ABOUT THIS EXERCISE ::
Set down every record below exactly as written, but leave out the pictures.

### RECORD EXTRACTS ###

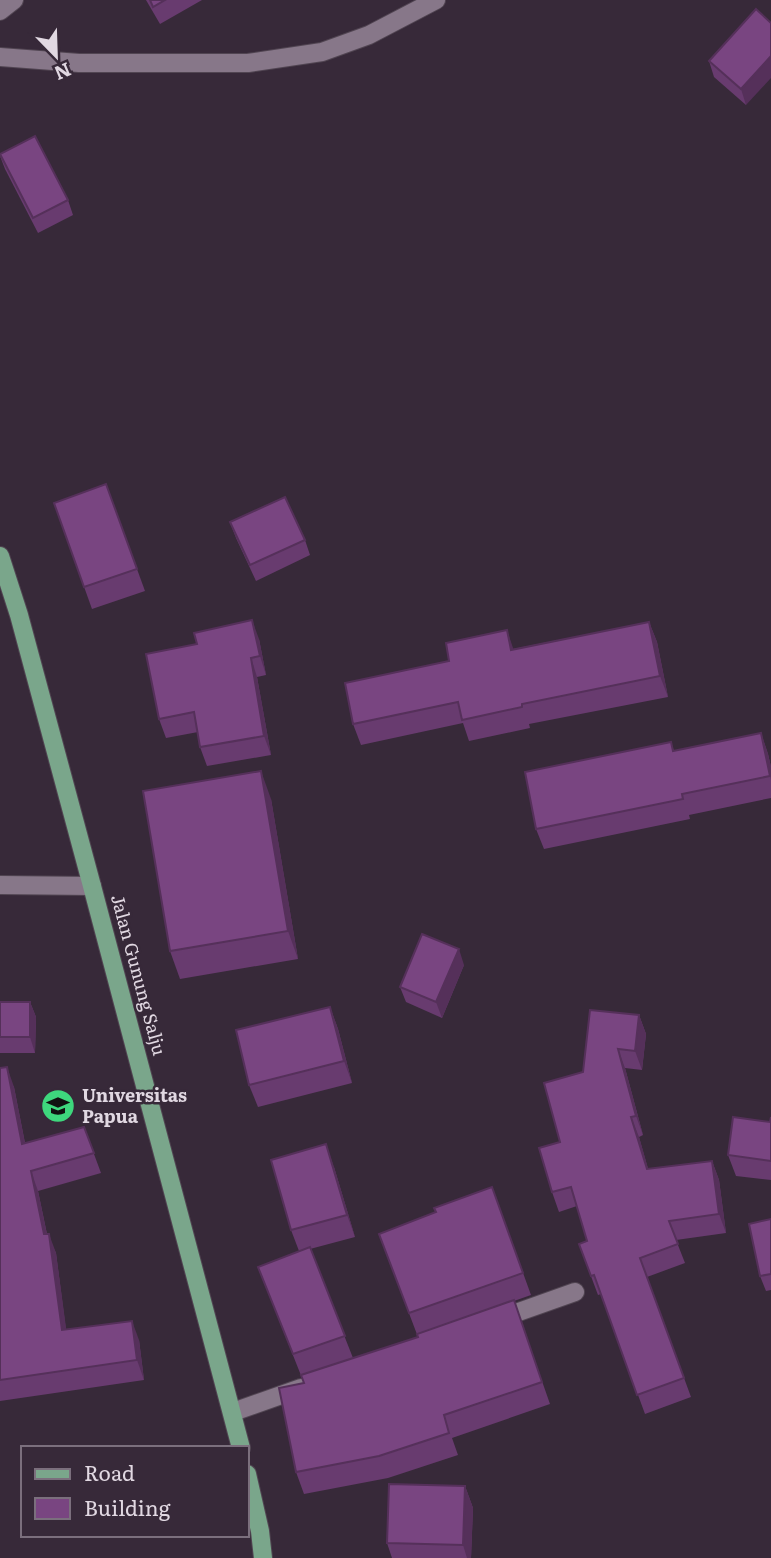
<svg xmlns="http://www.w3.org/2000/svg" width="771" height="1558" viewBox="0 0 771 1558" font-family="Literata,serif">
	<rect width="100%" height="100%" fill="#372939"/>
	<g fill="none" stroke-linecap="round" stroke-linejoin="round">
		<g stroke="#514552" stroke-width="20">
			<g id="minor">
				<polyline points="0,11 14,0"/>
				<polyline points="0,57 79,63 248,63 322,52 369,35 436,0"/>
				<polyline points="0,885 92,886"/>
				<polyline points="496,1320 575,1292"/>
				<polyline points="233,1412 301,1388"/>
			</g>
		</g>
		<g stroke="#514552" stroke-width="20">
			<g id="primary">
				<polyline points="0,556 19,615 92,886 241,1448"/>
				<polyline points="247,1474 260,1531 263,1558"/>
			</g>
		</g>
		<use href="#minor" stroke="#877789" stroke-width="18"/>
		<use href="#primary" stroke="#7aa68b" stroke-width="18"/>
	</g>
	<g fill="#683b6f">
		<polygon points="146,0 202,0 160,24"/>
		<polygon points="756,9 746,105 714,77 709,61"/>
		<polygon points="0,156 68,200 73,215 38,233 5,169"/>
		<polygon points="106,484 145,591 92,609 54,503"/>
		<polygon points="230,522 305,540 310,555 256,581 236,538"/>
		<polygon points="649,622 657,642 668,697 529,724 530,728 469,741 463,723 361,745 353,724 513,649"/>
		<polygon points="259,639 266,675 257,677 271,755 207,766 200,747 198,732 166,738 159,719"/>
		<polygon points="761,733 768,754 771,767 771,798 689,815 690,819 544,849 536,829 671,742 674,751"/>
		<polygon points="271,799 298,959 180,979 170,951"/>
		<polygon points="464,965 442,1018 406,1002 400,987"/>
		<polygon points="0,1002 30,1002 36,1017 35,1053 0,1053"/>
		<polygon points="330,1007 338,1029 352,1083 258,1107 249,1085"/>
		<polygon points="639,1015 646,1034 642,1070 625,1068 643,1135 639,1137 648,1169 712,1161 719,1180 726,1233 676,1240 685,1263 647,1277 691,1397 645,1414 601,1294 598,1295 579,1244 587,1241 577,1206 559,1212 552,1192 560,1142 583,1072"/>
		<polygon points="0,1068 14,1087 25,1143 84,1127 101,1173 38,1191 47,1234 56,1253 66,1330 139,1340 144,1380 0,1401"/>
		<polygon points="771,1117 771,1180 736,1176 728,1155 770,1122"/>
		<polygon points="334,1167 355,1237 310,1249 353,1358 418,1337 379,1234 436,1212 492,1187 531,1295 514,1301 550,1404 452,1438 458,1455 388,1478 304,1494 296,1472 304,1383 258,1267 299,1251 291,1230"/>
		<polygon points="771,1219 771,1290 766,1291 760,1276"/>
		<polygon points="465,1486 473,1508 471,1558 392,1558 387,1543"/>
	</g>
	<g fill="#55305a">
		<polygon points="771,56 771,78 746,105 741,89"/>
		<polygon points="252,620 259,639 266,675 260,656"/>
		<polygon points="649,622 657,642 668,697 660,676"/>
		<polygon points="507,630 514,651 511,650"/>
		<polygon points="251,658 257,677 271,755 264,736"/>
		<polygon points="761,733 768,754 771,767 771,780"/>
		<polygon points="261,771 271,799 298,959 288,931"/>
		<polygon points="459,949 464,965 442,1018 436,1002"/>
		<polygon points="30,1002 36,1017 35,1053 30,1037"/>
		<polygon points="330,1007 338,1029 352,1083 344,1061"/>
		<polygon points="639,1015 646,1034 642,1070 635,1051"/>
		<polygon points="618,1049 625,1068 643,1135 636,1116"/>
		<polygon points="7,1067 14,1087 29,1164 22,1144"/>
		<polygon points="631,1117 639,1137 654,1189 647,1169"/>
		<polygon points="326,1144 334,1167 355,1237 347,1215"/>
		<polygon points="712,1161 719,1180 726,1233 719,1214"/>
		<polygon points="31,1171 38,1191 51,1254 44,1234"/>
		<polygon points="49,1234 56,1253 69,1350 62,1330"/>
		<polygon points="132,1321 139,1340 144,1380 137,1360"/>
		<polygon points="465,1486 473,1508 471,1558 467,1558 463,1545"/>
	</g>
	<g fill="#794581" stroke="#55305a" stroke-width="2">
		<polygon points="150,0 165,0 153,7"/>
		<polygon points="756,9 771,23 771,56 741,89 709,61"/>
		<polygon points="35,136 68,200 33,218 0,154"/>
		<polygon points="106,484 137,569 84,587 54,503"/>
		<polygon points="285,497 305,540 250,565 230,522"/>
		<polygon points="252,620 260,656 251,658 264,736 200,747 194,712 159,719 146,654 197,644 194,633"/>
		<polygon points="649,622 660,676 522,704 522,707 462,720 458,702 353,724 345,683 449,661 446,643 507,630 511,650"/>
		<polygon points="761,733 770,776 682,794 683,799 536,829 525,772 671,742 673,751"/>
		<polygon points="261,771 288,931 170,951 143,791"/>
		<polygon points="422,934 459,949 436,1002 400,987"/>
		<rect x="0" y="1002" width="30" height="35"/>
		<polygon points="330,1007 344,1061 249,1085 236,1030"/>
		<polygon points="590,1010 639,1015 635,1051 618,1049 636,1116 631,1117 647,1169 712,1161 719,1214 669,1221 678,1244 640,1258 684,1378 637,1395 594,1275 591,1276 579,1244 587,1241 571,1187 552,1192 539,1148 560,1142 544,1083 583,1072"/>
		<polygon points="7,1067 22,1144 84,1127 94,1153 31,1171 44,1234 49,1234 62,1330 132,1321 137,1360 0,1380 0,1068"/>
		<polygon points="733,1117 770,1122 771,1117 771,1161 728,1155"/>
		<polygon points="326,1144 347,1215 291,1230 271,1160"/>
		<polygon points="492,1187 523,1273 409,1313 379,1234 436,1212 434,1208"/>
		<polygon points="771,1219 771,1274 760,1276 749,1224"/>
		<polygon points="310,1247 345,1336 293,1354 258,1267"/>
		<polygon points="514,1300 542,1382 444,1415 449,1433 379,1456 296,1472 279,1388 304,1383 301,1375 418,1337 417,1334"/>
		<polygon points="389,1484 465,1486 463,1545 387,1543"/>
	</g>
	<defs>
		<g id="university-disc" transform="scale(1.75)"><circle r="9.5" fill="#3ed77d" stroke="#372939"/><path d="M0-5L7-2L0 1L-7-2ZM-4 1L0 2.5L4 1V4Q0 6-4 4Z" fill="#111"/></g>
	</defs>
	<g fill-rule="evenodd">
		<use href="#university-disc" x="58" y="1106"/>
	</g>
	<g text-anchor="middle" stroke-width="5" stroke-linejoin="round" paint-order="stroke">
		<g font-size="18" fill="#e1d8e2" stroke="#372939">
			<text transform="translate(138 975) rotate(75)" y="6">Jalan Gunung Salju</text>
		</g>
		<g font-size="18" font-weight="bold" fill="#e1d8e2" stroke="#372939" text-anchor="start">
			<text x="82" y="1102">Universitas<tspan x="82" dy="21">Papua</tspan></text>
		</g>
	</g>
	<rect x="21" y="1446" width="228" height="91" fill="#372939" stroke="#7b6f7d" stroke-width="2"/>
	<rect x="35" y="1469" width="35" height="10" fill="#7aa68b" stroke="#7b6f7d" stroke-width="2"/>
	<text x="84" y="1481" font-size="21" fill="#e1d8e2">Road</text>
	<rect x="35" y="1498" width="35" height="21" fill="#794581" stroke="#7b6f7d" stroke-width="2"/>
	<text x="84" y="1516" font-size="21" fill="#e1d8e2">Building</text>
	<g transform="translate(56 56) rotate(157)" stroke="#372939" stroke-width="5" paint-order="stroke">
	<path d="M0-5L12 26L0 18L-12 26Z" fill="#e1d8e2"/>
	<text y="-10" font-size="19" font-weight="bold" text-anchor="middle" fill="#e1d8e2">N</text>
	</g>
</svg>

###

EXERCISE ANSWER ::
<svg xmlns="http://www.w3.org/2000/svg" width="771" height="1558" viewBox="0 0 771 1558" font-family="Literata,serif">
	<rect width="100%" height="100%" fill="#372939"/>
	<g fill="none" stroke-linecap="round" stroke-linejoin="round">
		<g stroke="#514552" stroke-width="20">
			<g id="minor">
				<polyline points="0,11 14,0"/>
				<polyline points="0,57 79,63 248,63 322,52 369,35 436,0"/>
				<polyline points="0,885 92,886"/>
				<polyline points="496,1320 575,1292"/>
				<polyline points="233,1412 301,1388"/>
			</g>
		</g>
		<g stroke="#514552" stroke-width="20">
			<g id="primary">
				<polyline points="0,556 19,615 92,886 241,1448"/>
				<polyline points="247,1474 260,1531 263,1558"/>
			</g>
		</g>
		<use href="#minor" stroke="#877789" stroke-width="18"/>
		<use href="#primary" stroke="#7aa68b" stroke-width="18"/>
	</g>
	<g fill="#683b6f">
		<polygon points="146,0 202,0 160,24"/>
		<polygon points="756,9 746,105 714,77 709,61"/>
		<polygon points="0,156 68,200 73,215 38,233 5,169"/>
		<polygon points="106,484 145,591 92,609 54,503"/>
		<polygon points="230,522 305,540 310,555 256,581 236,538"/>
		<polygon points="649,622 657,642 668,697 529,724 530,728 469,741 463,723 361,745 353,724 513,649"/>
		<polygon points="259,639 266,675 257,677 271,755 207,766 200,747 198,732 166,738 159,719"/>
		<polygon points="761,733 768,754 771,767 771,798 689,815 690,819 544,849 536,829 671,742 674,751"/>
		<polygon points="271,799 298,959 180,979 170,951"/>
		<polygon points="464,965 442,1018 406,1002 400,987"/>
		<polygon points="0,1002 30,1002 36,1017 35,1053 0,1053"/>
		<polygon points="330,1007 338,1029 352,1083 258,1107 249,1085"/>
		<polygon points="639,1015 646,1034 642,1070 625,1068 643,1135 639,1137 648,1169 712,1161 719,1180 726,1233 676,1240 685,1263 647,1277 691,1397 645,1414 601,1294 598,1295 579,1244 587,1241 577,1206 559,1212 552,1192 560,1142 583,1072"/>
		<polygon points="0,1068 14,1087 25,1143 84,1127 101,1173 38,1191 47,1234 56,1253 66,1330 139,1340 144,1380 0,1401"/>
		<polygon points="771,1117 771,1180 736,1176 728,1155 770,1122"/>
		<polygon points="334,1167 355,1237 310,1249 353,1358 418,1337 379,1234 436,1212 492,1187 531,1295 514,1301 550,1404 452,1438 458,1455 388,1478 304,1494 296,1472 304,1383 258,1267 299,1251 291,1230"/>
		<polygon points="771,1219 771,1290 766,1291 760,1276"/>
		<polygon points="465,1486 473,1508 471,1558 392,1558 387,1543"/>
	</g>
	<g fill="#55305a">
		<polygon points="771,56 771,78 746,105 741,89"/>
		<polygon points="252,620 259,639 266,675 260,656"/>
		<polygon points="649,622 657,642 668,697 660,676"/>
		<polygon points="507,630 514,651 511,650"/>
		<polygon points="251,658 257,677 271,755 264,736"/>
		<polygon points="761,733 768,754 771,767 771,780"/>
		<polygon points="261,771 271,799 298,959 288,931"/>
		<polygon points="459,949 464,965 442,1018 436,1002"/>
		<polygon points="30,1002 36,1017 35,1053 30,1037"/>
		<polygon points="330,1007 338,1029 352,1083 344,1061"/>
		<polygon points="639,1015 646,1034 642,1070 635,1051"/>
		<polygon points="618,1049 625,1068 643,1135 636,1116"/>
		<polygon points="7,1067 14,1087 29,1164 22,1144"/>
		<polygon points="631,1117 639,1137 654,1189 647,1169"/>
		<polygon points="326,1144 334,1167 355,1237 347,1215"/>
		<polygon points="712,1161 719,1180 726,1233 719,1214"/>
		<polygon points="31,1171 38,1191 51,1254 44,1234"/>
		<polygon points="49,1234 56,1253 69,1350 62,1330"/>
		<polygon points="132,1321 139,1340 144,1380 137,1360"/>
		<polygon points="465,1486 473,1508 471,1558 467,1558 463,1545"/>
	</g>
	<g fill="#794581" stroke="#55305a" stroke-width="2">
		<polygon points="150,0 165,0 153,7"/>
		<polygon points="756,9 771,23 771,56 741,89 709,61"/>
		<polygon points="35,136 68,200 33,218 0,154"/>
		<polygon points="106,484 137,569 84,587 54,503"/>
		<polygon points="285,497 305,540 250,565 230,522"/>
		<polygon points="252,620 260,656 251,658 264,736 200,747 194,712 159,719 146,654 197,644 194,633"/>
		<polygon points="649,622 660,676 522,704 522,707 462,720 458,702 353,724 345,683 449,661 446,643 507,630 511,650"/>
		<polygon points="761,733 770,776 682,794 683,799 536,829 525,772 671,742 673,751"/>
		<polygon points="261,771 288,931 170,951 143,791"/>
		<polygon points="422,934 459,949 436,1002 400,987"/>
		<rect x="0" y="1002" width="30" height="35"/>
		<polygon points="330,1007 344,1061 249,1085 236,1030"/>
		<polygon points="590,1010 639,1015 635,1051 618,1049 636,1116 631,1117 647,1169 712,1161 719,1214 669,1221 678,1244 640,1258 684,1378 637,1395 594,1275 591,1276 579,1244 587,1241 571,1187 552,1192 539,1148 560,1142 544,1083 583,1072"/>
		<polygon points="7,1067 22,1144 84,1127 94,1153 31,1171 44,1234 49,1234 62,1330 132,1321 137,1360 0,1380 0,1068"/>
		<polygon points="733,1117 770,1122 771,1117 771,1161 728,1155"/>
		<polygon points="326,1144 347,1215 291,1230 271,1160"/>
		<polygon points="492,1187 523,1273 409,1313 379,1234 436,1212 434,1208"/>
		<polygon points="771,1219 771,1274 760,1276 749,1224"/>
		<polygon points="310,1247 345,1336 293,1354 258,1267"/>
		<polygon points="514,1300 542,1382 444,1415 449,1433 379,1456 296,1472 279,1388 304,1383 301,1375 418,1337 417,1334"/>
		<polygon points="389,1484 465,1486 463,1545 387,1543"/>
	</g>
	<defs>
		<g id="university-disc" transform="scale(1.75)"><circle r="9.5" fill="#3ed77d" stroke="#372939"/><path d="M0-5L7-2L0 1L-7-2ZM-4 1L0 2.5L4 1V4Q0 6-4 4Z" fill="#111"/></g>
	</defs>
	<g fill-rule="evenodd">
		<use href="#university-disc" x="58" y="1106"/>
	</g>
	<g text-anchor="middle" stroke-width="5" stroke-linejoin="round" paint-order="stroke">
		<g font-size="18" fill="#e1d8e2" stroke="#372939">
			<text transform="translate(138 975) rotate(75)" y="6">Jalan Gunung Salju</text>
		</g>
		<g font-size="18" font-weight="bold" fill="#e1d8e2" stroke="#372939" text-anchor="start">
			<text x="82" y="1102">Universitas<tspan x="82" dy="21">Papua</tspan></text>
		</g>
	</g>
	<rect x="21" y="1446" width="228" height="91" fill="#372939" stroke="#7b6f7d" stroke-width="2"/>
	<rect x="35" y="1469" width="35" height="10" fill="#7aa68b" stroke="#7b6f7d" stroke-width="2"/>
	<text x="84" y="1481" font-size="21" fill="#e1d8e2">Road</text>
	<rect x="35" y="1498" width="35" height="21" fill="#794581" stroke="#7b6f7d" stroke-width="2"/>
	<text x="84" y="1516" font-size="21" fill="#e1d8e2">Building</text>
	<g transform="translate(56 56) rotate(157)" stroke="#372939" stroke-width="5" paint-order="stroke">
	<path d="M0-5L12 26L0 18L-12 26Z" fill="#e1d8e2"/>
	<text y="-10" font-size="19" font-weight="bold" text-anchor="middle" fill="#e1d8e2">N</text>
	</g>
</svg>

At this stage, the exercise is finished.